- _Provided data_:
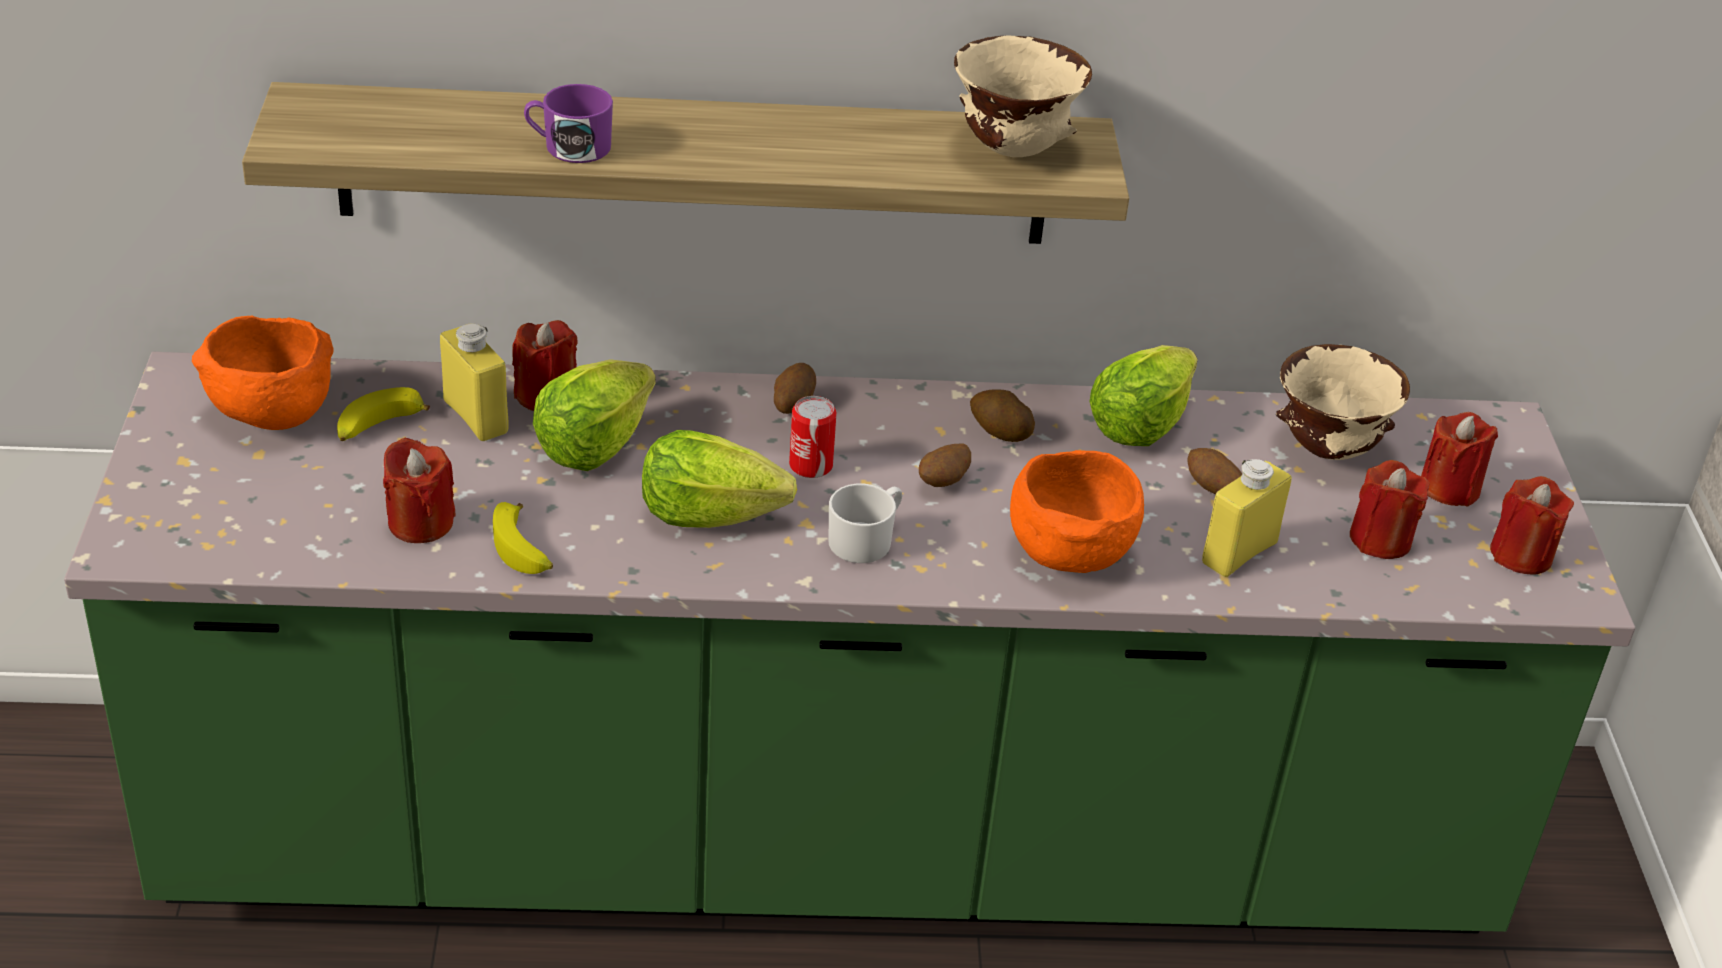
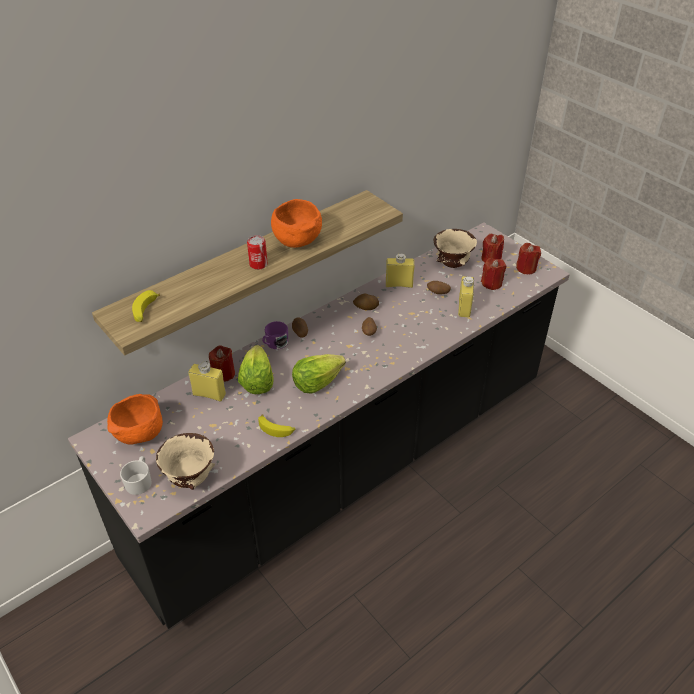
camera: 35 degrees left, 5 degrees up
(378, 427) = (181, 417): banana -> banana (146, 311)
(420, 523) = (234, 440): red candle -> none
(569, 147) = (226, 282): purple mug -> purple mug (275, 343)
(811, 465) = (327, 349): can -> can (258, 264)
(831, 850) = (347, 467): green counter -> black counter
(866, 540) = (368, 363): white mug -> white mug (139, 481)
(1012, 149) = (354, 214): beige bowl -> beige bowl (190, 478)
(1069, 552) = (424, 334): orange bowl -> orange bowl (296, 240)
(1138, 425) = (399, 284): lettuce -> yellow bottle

- _Your goal_: Using the records above, report how many lines include "bowl", with no words around the number.

- _Result_: 2